• TO-DO ITEM A: According to the restaurant review, which local artist's contemporary art was featured in Piegari's décor before the remodel?
==========
Read the full review
When we first reviewed Piegari in 2015, it received high marks. About two years later after a remodel and having revisited Piegari, we’ve downgraded the restaurant in several categories.
The décor, before the remodel, was classy and elegant, featuring contemporary art from famed local artist, Milo Lockett. How is it possible, that after a remodel, the décor is now dated and boring? Don’t get me wrong. It’s still respectable. Nothing in bad taste. Just nothing especially in good taste. Before, the black painted wood accents, offset by the white tablecloths, created an elegant “tuxedo” look and feel. The stunning modern art was a focal point. Now everything blends into nothing.
The service is unchanged. Staunch. Good. But not stellar. Waiters immaculately dressed in black slacks, starched white shirts and pin striped vests, are courteous and efficient. Perhaps too much so. Everyone seems to have a bit of an attitude at Piegari, including the patrons. It’s just not warm and inviting.
==========
• TO-DO ITEM B: Lay out the lines of the records from the one containing "[A site that" down to the one containing "# Version 1.1" as a Markdown table with the columns Row and Line, leaving out blank lines.

[Stored items from a collection]
==========
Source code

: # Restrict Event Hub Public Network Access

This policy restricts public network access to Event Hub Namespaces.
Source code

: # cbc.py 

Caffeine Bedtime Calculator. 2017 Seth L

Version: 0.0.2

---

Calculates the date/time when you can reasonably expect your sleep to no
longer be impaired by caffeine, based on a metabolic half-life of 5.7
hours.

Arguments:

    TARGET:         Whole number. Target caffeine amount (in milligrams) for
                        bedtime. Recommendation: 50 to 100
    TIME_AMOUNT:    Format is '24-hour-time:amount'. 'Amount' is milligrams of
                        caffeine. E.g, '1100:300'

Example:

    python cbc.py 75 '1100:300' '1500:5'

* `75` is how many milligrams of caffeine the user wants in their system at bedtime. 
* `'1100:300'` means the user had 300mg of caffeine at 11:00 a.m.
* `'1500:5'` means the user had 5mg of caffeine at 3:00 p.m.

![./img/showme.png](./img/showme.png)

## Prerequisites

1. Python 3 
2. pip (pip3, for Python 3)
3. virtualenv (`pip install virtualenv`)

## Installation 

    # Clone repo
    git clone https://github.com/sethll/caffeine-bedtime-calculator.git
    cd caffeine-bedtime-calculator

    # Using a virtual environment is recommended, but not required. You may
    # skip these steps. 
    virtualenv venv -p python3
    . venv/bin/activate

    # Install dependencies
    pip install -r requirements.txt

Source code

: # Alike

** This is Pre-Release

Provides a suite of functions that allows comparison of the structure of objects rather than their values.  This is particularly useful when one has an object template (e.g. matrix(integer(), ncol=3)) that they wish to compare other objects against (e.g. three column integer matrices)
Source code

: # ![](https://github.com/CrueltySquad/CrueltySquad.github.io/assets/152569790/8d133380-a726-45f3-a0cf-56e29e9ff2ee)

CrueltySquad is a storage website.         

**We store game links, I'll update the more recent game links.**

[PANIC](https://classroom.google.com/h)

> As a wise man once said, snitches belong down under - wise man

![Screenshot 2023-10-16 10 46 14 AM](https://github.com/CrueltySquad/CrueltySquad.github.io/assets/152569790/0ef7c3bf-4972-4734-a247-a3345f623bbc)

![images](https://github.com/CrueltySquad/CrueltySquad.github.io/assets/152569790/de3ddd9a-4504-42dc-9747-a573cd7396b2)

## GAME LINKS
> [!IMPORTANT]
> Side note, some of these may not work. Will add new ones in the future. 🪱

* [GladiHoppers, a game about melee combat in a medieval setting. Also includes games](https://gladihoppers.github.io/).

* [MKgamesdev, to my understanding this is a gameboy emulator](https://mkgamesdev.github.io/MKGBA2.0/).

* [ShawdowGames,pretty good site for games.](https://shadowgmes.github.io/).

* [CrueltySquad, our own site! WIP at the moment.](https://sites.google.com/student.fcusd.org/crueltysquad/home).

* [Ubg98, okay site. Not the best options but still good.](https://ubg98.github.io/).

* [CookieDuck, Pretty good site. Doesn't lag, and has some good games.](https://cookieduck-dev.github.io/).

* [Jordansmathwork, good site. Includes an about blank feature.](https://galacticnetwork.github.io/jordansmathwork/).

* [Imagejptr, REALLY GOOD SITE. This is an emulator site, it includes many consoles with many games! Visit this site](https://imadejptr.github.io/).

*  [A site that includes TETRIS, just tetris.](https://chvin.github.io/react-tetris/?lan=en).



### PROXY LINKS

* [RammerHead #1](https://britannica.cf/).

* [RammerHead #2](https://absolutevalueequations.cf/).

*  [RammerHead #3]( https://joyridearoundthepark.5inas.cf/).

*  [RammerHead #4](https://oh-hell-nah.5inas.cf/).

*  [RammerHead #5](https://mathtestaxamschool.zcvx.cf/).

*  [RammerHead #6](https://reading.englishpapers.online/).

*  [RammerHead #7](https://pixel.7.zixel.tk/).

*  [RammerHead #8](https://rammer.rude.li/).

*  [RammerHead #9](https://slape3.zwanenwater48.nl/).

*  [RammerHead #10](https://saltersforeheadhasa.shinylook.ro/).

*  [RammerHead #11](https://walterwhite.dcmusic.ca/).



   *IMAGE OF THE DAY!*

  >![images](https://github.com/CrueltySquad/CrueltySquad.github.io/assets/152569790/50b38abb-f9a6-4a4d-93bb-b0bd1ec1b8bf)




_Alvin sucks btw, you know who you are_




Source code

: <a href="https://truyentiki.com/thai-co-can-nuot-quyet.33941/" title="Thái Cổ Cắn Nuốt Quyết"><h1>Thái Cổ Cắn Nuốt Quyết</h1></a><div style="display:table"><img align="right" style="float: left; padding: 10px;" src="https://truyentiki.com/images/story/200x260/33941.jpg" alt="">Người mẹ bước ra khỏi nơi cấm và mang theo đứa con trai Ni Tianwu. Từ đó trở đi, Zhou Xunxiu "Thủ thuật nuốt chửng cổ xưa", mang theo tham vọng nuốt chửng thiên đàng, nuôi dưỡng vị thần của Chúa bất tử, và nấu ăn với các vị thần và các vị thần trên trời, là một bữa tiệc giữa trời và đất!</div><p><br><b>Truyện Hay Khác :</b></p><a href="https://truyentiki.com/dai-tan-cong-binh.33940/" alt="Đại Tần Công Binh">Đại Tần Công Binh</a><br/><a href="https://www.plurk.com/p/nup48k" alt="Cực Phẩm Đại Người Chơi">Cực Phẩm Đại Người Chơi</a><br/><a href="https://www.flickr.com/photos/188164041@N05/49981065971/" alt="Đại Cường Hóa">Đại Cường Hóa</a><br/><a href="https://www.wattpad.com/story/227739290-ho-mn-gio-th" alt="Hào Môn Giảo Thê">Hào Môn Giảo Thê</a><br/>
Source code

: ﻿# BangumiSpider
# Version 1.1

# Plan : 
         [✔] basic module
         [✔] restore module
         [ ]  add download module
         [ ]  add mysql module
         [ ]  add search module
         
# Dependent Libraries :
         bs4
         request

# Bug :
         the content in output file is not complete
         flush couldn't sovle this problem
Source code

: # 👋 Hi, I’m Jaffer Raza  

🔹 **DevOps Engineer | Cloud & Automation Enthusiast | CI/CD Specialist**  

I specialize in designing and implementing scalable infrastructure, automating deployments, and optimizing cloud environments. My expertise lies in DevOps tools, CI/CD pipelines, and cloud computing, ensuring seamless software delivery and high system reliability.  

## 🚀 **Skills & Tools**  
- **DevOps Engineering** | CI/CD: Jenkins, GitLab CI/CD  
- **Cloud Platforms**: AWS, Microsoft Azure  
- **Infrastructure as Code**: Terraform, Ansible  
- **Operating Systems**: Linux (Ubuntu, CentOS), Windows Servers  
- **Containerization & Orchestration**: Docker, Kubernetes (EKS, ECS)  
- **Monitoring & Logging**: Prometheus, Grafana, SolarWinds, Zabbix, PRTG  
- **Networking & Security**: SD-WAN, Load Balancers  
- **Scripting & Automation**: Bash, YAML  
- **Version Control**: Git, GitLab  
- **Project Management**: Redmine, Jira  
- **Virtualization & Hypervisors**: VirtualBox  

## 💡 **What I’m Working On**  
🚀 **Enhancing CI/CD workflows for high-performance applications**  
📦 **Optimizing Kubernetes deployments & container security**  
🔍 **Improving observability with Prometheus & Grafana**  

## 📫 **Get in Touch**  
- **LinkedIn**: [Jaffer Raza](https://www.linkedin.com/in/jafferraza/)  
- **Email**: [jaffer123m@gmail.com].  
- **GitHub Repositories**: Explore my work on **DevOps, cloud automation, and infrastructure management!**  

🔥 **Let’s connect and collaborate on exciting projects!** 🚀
==========
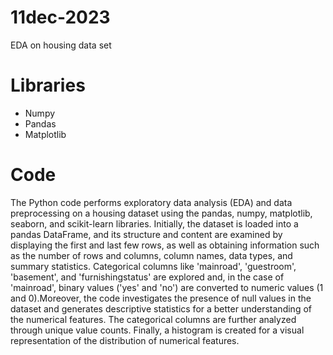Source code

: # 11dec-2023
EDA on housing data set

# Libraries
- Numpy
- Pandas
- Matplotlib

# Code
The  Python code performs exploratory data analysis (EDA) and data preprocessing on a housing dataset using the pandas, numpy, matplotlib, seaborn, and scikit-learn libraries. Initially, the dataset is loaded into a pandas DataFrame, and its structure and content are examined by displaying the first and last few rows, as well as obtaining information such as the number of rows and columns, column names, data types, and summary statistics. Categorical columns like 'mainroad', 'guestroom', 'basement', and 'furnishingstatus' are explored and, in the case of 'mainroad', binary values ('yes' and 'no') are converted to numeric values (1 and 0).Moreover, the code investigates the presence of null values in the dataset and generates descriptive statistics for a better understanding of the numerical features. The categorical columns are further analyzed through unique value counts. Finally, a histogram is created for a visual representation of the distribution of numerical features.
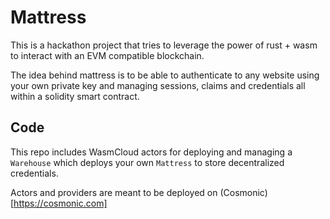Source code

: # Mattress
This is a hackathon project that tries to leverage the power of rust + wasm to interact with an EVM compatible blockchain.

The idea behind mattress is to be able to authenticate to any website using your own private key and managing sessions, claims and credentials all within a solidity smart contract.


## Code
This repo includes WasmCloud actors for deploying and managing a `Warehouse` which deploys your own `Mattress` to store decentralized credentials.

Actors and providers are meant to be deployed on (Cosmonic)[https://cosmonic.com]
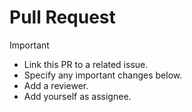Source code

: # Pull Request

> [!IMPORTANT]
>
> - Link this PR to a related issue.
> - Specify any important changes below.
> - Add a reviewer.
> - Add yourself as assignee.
==========
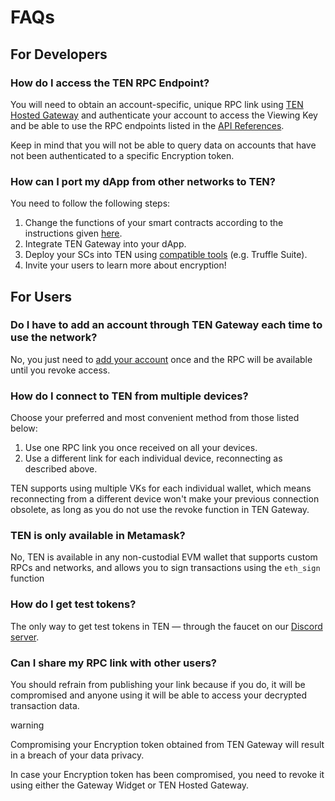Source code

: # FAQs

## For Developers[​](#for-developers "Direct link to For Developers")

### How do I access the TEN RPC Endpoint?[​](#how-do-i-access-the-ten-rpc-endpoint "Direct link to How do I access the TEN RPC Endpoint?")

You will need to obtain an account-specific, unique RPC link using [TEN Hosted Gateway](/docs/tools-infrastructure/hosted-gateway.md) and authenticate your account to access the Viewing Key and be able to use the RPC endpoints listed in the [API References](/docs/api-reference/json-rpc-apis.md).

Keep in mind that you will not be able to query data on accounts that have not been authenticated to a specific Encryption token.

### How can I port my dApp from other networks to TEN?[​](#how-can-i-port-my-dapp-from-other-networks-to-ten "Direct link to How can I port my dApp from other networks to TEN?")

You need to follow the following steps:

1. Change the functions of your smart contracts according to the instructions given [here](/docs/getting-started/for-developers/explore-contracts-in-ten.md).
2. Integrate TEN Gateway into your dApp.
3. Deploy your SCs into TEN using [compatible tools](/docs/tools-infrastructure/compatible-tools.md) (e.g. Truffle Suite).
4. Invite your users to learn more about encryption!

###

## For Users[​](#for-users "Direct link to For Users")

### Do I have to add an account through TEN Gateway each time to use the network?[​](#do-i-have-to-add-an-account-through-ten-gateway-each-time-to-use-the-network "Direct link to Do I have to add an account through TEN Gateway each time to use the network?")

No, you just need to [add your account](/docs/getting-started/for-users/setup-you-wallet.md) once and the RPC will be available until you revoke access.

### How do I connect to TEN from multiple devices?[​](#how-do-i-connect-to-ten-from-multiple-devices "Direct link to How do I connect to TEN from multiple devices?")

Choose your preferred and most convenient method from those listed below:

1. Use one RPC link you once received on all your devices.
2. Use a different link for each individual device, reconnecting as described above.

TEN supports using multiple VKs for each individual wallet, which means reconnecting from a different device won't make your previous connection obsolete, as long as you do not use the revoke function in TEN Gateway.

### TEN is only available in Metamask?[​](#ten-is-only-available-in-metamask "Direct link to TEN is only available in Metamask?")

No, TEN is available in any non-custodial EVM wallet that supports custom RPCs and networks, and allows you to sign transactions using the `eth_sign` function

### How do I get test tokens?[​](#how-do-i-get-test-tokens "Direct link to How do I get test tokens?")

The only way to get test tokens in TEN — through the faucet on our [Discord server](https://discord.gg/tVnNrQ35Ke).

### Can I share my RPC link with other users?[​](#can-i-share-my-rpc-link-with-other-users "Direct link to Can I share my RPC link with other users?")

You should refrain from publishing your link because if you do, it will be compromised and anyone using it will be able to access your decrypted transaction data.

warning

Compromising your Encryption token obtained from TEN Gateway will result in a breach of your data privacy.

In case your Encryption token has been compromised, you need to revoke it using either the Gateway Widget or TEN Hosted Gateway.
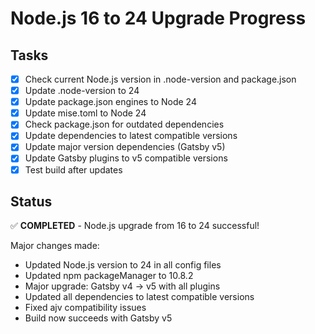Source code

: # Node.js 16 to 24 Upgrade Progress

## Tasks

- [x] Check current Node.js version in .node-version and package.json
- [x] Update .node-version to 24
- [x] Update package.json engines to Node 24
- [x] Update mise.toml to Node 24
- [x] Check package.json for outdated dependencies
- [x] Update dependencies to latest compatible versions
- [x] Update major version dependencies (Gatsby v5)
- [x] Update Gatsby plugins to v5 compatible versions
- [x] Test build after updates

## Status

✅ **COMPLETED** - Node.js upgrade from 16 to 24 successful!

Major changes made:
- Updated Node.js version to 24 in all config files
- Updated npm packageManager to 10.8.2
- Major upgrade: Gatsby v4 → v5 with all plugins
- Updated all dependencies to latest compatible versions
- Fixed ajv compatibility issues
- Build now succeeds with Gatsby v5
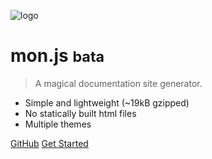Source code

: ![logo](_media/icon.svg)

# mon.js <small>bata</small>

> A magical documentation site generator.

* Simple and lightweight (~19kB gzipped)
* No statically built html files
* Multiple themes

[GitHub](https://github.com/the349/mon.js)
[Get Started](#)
==========
• SOLUTION A: Milo Lockett

• SOLUTION B:
| Row | Line |
|---|---|
| 1 | *  [A site that includes TETRIS, just tetris.](https://chvin.github.io/react-tetris/?lan=en). |
| 2 | ### PROXY LINKS |
| 3 | * [RammerHead #1](https://britannica.cf/). |
| 4 | * [RammerHead #2](https://absolutevalueequations.cf/). |
| 5 | *  [RammerHead #3]( https://joyridearoundthepark.5inas.cf/). |
| 6 | *  [RammerHead #4](https://oh-hell-nah.5inas.cf/). |
| 7 | *  [RammerHead #5](https://mathtestaxamschool.zcvx.cf/). |
| 8 | *  [RammerHead #6](https://reading.englishpapers.online/). |
| 9 | *  [RammerHead #7](https://pixel.7.zixel.tk/). |
| 10 | *  [RammerHead #8](https://rammer.rude.li/). |
| 11 | *  [RammerHead #9](https://slape3.zwanenwater48.nl/). |
| 12 | *  [RammerHead #10](https://saltersforeheadhasa.shinylook.ro/). |
| 13 | *  [RammerHead #11](https://walterwhite.dcmusic.ca/). |
| 14 |    *IMAGE OF THE DAY!* |
| 15 |   >![images](https://github.com/CrueltySquad/CrueltySquad.github.io/assets/152569790/50b38abb-f9a6-4a4d-93bb-b0bd1ec1b8bf) |
| 16 | _Alvin sucks btw, you know who you are_ |
| 17 | Source code |
| 18 | : <a href="https://truyentiki.com/thai-co-can-nuot-quyet.33941/" title="Thái Cổ Cắn Nuốt Quyết"><h1>Thái Cổ Cắn Nuốt Quyết</h1></a><div style="display:table"><img align="right" style="float: left; padding: 10px;" src="https://truyentiki.com/images/story/200x260/33941.jpg" alt="">Người mẹ bước ra khỏi nơi cấm và mang theo đứa con trai Ni Tianwu. Từ đó trở đi, Zhou Xunxiu "Thủ thuật nuốt chửng cổ xưa", mang theo tham vọng nuốt chửng thiên đàng, nuôi dưỡng vị thần của Chúa bất tử, và nấu ăn với các vị thần và các vị thần trên trời, là một bữa tiệc giữa trời và đất!</div><p><br><b>Truyện Hay Khác :</b></p><a href="https://truyentiki.com/dai-tan-cong-binh.33940/" alt="Đại Tần Công Binh">Đại Tần Công Binh</a><br/><a href="https://www.plurk.com/p/nup48k" alt="Cực Phẩm Đại Người Chơi">Cực Phẩm Đại Người Chơi</a><br/><a href="https://www.flickr.com/photos/188164041@N05/49981065971/" alt="Đại Cường Hóa">Đại Cường Hóa</a><br/><a href="https://www.wattpad.com/story/227739290-ho-mn-gio-th" alt="Hào Môn Giảo Thê">Hào Môn Giảo Thê</a><br/> |
| 19 | Source code |
| 20 | : ﻿# BangumiSpider |
| 21 | # Version 1.1 |